Being undiagnosed, we didn’t expect, to be honest it was quite a shock,

Whenever you tell other people, they give you a puzzled look,

Medical science does not know it all, even in the 21st century,

Despite best efforts and lots of tests, Gorgeous Grace remains a mystery

Not knowing what caused GG’s condition, creates a number of problems,

Firstly, people don’t always believe you, at times we have been shunned,

Every parent of a disabled child, fights every step of the way,

But with no label, no box to tick, it’s tougher than I can say.

Even medical professionals have said, ‘come back when you know what’s wrong’,

How I wish for GG’s sake, we could wave that magic wand,

An undiagnosed genetic condition is the most we think we know,

A better description, more information, we wish we had to show.

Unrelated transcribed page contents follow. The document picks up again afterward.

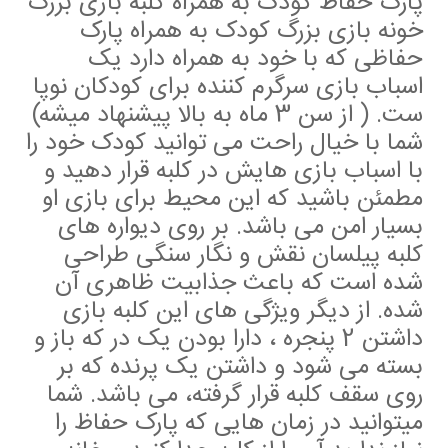
پارک حفاظ کودک به همراه کلبه بازی بزرگ
خونه بازی بزرگ کودک به همراه پارک
حفاظی که با خود به همراه دارد یک
اسباب بازی سرگرم کننده برای کودکان نوپا
ست. ( از سن 3 ماه به بالا پیشنهاد میشه)
شما با خیال راحت می توانید کودک خود را
با اسباب بازی هایش در کلبه قرار دهید و
مطمئن باشید که این محیط برای بازی او
بسیار امن می باشد. بر روی دیواره های
کلبه پیلسان نقش و نگار سنگی طراحی
شده است که باعث جذابیت ظاهری آن
شده. از دیگر ویژگی های این کلبه بازی
داشتن 2 پنجره ، دارا بودن یک در که باز و
بسته می شود و داشتن یک پرنده که بر
روی سقف کلبه قرار گرفته، می باشد. شما
میتوانید در زمان هایی که پارک حفاظ را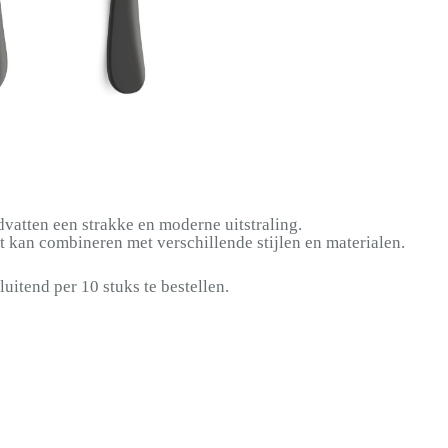
dvatten een strakke en moderne uitstraling.
 kan combineren met verschillende stijlen en materialen.
luitend per 10 stuks te bestellen.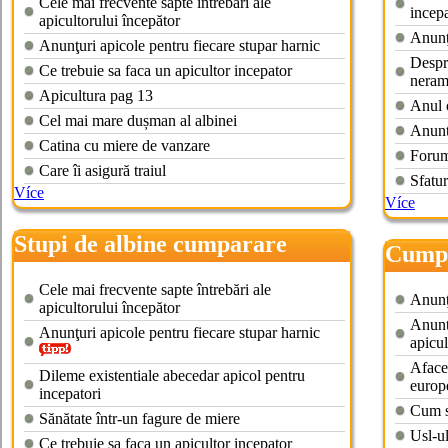
Cele mai frecvente sapte întrebări ale
incepa
apicultorului începător
Anunţu
Anunţuri apicole pentru fiecare stupar harnic
Despre
Ce trebuie sa faca un apicultor incepator
neram
Apicultura pag 13
Anul o
Cel mai mare dușman al albinei
Anunt
Catina cu miere de vanzare
Forum
Care îi asigură traiul
Sfatur
Více
Více
Stupi de albine cumparare
Cumpa
Cele mai frecvente sapte întrebări ale
Anunţu
apicultorului începător
Anuntu
Anunţuri apicole pentru fiecare stupar harnic
apicul
Afacer
Dileme existentiale abecedar apicol pentru
europ
incepatori
Cum s
Sănătate într-un fagure de miere
Usl-u
Ce trebuie sa faca un apicultor incepator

‘What difference does it make?’ many people may ask,

The challenging forms and explanations, already a monumental task,

Get even bigger, even worse, without a medical diagnosis,

School applications, equipment requests, travel insurance and the rest.

For Gorgeous Grace we try to focus on what we think will assist,

Not really knowing, but still pursuing that elusive diagnosis,

The decision to have another child was so hard to make,

No tests, no known cause, it was a brave step to take

We looked at all available info and were told the risk was small,

And when at last new baby arrived just fine, it was worth it all,

But ‘stress’ does not begin to describe the 9 months of pregnancy,

The extra scans, so many scares, but a healthy boy is he.

The worst has been when people questioned if there was really something wrong,

As if, as her mum, I would make it up, sing such an unhappy song,

There is enough to deal with, without other peoples doubt,

Head held high, take deep breaths, and if we need to we will shout!

The guilt we carry every day, despite following all guidance to the letter,

The fact I didn’t drink, eat blue cheese whilst pregnant, doesn’t matter,

We didn’t drop her, no accidents, nothing – not the slightest bang,

But it doesn’t stop the guilt and constant wondering, what did we do wrong?

One day in passing another mum mentioned a support group called SWAN,

Syndromes without a name, I thought – oh, it’s just another one,

How wrong I was, I could never have guessed, how important they would become to me,

An amazing group, all in the same boat, the fabulous SWAN family.

What matters now, what we want to know, is what the future will bring,

For Gorgeous Grace we want to do our best, to plan and organise everything,

No matter what, a name, label or not, we hope things will become clearer,

Genetic research, identifying unique conditions, every day brings us nearer

A diagnosis would mean a lot, it would be just amazing,

Most importantly, we might find a cure, that’s what we keep hoping,

To help GG, to take away the challenges and strife,

To give us an idea of the future, the possibilities for her life.